#### [Data for this task]
*-*-*

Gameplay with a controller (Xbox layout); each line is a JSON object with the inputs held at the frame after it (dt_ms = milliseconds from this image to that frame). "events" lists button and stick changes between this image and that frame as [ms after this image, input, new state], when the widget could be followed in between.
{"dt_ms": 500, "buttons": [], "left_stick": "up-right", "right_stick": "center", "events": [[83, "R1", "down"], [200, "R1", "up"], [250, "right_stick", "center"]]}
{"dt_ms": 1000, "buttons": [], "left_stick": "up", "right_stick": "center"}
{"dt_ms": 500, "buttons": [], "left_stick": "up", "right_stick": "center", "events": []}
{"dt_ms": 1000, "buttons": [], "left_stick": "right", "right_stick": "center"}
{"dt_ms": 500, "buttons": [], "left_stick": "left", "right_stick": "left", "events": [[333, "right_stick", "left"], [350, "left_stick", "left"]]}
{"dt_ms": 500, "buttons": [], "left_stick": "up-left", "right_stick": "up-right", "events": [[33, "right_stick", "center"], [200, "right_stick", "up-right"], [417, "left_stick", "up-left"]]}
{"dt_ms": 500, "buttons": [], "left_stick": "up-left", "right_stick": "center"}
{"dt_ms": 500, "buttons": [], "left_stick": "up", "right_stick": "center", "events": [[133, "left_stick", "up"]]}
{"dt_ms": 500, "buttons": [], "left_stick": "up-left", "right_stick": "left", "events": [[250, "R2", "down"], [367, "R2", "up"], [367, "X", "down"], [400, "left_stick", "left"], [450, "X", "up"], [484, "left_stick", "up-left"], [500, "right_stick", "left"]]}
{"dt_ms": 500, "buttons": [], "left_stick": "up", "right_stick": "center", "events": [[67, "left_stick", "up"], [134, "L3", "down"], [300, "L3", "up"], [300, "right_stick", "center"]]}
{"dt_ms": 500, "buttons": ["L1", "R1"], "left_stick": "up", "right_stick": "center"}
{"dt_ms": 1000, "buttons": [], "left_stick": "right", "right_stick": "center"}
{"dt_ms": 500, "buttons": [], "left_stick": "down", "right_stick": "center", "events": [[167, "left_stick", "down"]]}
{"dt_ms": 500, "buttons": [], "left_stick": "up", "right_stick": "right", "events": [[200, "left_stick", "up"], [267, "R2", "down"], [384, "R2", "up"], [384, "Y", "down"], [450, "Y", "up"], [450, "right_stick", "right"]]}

*-*-*

#### [Task goal]
All that is needed is the number of lines in the material containing the string "down".

#### [Result for this task]
5